DOCUMENT SECTION:
[Start of section]
What a stupid, leading question. Can you IMAGINE, not EVER having children? Erm, yes.

Methe · 28/12/2012 22:13

Well.. My grandad committed suicide due to bi polar disorder, my dads siblings have had obvious mental health issues and I myself have suffered with anxiety, panic disorder and on and off depression since I was a teenager.

I'm glad I was born, life is good 90% on the time. If my father had decided not to have me due to family history then I wouldn't exist!

It never occurred to me not to have children.

If you don't want to have children though you don't have to.. It's isn't obligatory!

maddening · 28/12/2012 22:15

But if you became a parent you would be in a good place to support your dc - you have learnt coping strategies and to understand your illness.

Are there any support agencies that can offer advice for parenting with depression and anxiety?
[End of section]
EXTRACTED DATA:
[Start of section]
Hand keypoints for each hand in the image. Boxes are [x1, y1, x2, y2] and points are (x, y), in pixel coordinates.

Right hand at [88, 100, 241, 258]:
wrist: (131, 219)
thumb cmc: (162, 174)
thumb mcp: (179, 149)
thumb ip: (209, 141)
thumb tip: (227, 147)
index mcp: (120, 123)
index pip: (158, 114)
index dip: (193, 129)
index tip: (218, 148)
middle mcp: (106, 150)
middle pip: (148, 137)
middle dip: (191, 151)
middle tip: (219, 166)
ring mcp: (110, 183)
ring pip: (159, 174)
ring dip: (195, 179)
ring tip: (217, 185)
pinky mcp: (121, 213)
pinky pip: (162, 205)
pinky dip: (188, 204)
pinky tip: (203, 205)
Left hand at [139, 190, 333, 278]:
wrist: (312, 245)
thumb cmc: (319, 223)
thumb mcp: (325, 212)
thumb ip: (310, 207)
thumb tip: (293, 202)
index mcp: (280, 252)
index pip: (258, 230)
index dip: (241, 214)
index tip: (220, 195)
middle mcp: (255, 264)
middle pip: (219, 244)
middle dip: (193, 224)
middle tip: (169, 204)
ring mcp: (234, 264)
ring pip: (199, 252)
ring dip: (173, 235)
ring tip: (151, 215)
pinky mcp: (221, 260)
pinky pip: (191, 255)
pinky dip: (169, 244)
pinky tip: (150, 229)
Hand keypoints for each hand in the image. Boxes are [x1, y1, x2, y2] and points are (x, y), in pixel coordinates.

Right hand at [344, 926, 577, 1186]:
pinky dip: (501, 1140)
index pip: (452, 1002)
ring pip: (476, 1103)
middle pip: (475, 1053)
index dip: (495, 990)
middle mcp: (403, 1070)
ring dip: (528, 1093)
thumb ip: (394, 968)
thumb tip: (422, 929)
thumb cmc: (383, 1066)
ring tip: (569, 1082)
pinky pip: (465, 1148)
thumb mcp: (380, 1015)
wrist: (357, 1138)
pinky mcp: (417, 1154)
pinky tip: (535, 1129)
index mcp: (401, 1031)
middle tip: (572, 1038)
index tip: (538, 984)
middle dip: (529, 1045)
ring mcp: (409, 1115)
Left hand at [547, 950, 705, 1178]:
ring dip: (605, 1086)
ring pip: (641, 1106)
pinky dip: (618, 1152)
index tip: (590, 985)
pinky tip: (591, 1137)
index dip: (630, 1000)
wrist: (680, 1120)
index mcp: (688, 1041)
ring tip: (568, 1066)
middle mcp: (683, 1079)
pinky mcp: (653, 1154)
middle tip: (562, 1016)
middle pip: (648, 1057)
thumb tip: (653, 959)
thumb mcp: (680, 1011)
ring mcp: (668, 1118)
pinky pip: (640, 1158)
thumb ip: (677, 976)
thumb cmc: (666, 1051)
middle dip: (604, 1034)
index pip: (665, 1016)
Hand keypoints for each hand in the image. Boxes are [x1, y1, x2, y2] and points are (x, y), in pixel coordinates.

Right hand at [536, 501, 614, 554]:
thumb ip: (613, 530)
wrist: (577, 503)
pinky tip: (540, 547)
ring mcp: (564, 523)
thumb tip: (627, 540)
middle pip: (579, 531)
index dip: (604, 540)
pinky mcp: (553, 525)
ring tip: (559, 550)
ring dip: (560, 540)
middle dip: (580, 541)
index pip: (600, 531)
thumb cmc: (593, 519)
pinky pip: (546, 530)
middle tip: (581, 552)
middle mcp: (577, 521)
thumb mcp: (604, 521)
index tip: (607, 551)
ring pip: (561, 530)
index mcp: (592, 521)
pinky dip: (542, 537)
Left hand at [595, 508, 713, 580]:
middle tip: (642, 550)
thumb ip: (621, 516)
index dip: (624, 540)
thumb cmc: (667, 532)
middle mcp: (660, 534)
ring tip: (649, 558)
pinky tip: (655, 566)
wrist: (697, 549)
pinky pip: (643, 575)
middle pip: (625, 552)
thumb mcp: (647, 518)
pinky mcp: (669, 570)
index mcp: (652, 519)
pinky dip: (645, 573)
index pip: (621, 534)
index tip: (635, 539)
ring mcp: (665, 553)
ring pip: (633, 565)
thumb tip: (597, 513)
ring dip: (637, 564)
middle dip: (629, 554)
[End of section]
REQUIREMENT 1: In the forum thread, what share of the time does Methe say life is good?
REQUIREMENT 2: In the forum thread, why does maddening say the person would be in a good place to support their children if they became a parent?
REQUIREMENT 3: Duplicate the stretch of the forum thread from "It never occurred" through "understand your illness.".
The items have no connection to the forum thread.

ANSWER AREA 1: Methe says life is good 90% of the time.

ANSWER AREA 2: Maddening says this is because the person has learned coping strategies and has come to understand their own illness.

ANSWER AREA 3:
It never occurred to me not to have children.

If you don't want to have children though you don't have to.. It's isn't obligatory!

maddening · 28/12/2012 22:15

But if you became a parent you would be in a good place to support your dc - you have learnt coping strategies and to understand your illness.